__Work to be completed__: Return the listing exactly as it appears, but strip out the images.

__Entries supplied__:
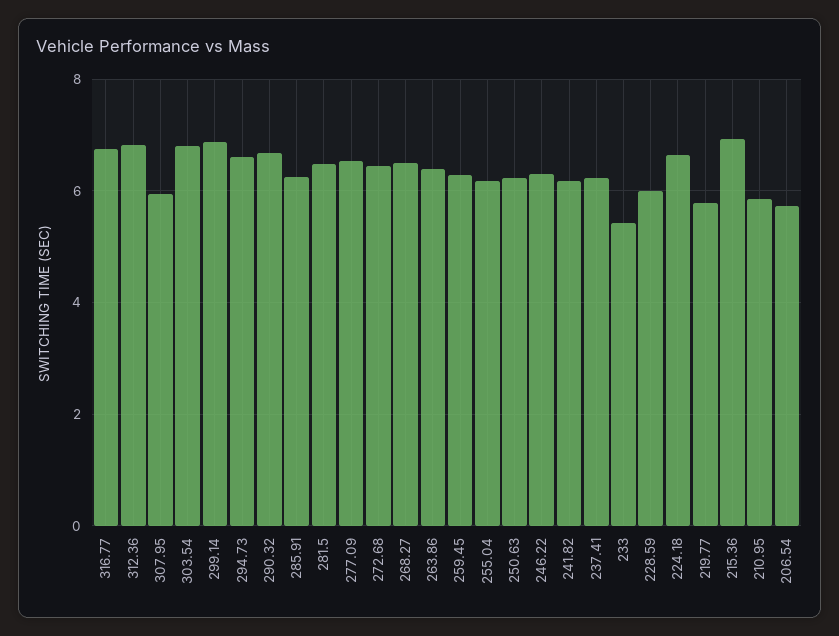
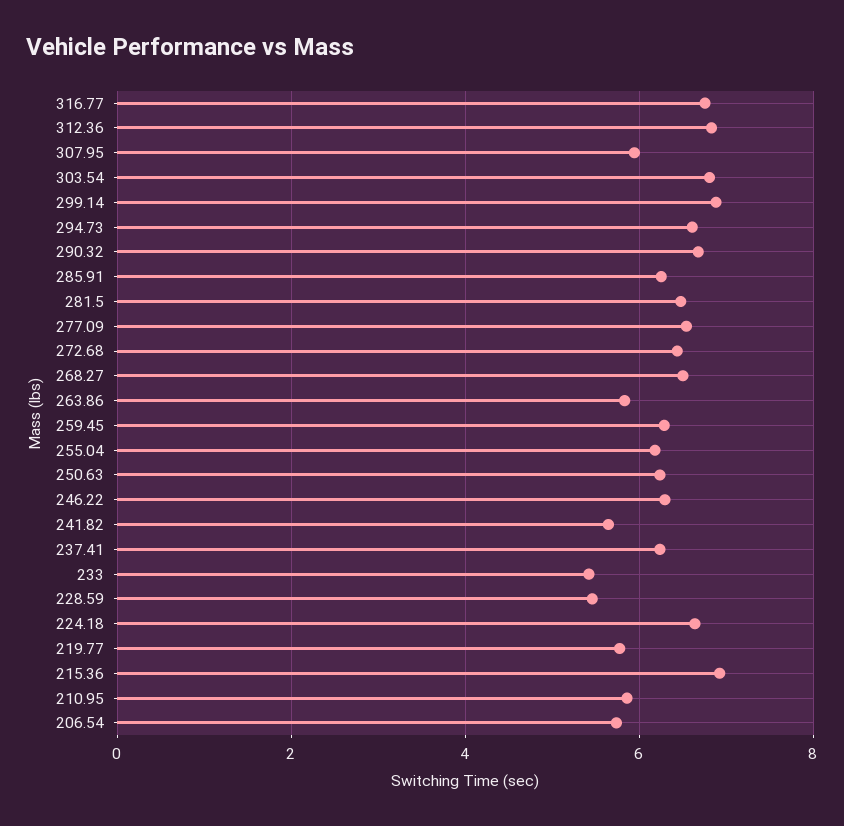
  {
    "316.77": 6.8,
    "312.36": 6.8,
    "307.95": 6,
    "303.54": 6.8,
    "299.14": 6.8,
    "294.73": 6.6,
    "290.32": 6.6,
    "285.91": 6.2,
    "281.5": 6.4,
    "277.09": 6.6,
    "272.68": 6.4,
    "268.27": 6.6,
-   "263.86": 6.4,
+   "263.86": 5.8,
    "259.45": 6.2,
    "255.04": 6.2,
    "250.63": 6.2,
    "246.22": 6.2,
-   "241.82": 6.2,
+   "241.82": 5.6,
    "237.41": 6.2,
    "233": 5.4,
-   "228.59": 6,
+   "228.59": 5.4,
    "224.18": 6.6,
    "219.77": 5.8,
    "215.36": 7,
    "210.95": 5.8,
    "206.54": 5.8
  }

__Your response__:
  {
    "316.77": 6.8,
    "312.36": 6.8,
    "307.95": 6,
    "303.54": 6.8,
    "299.14": 6.8,
    "294.73": 6.6,
    "290.32": 6.6,
    "285.91": 6.2,
    "281.5": 6.4,
    "277.09": 6.6,
    "272.68": 6.4,
    "268.27": 6.6,
-   "263.86": 6.4,
+   "263.86": 5.8,
    "259.45": 6.2,
    "255.04": 6.2,
    "250.63": 6.2,
    "246.22": 6.2,
-   "241.82": 6.2,
+   "241.82": 5.6,
    "237.41": 6.2,
    "233": 5.4,
-   "228.59": 6,
+   "228.59": 5.4,
    "224.18": 6.6,
    "219.77": 5.8,
    "215.36": 7,
    "210.95": 5.8,
    "206.54": 5.8
  }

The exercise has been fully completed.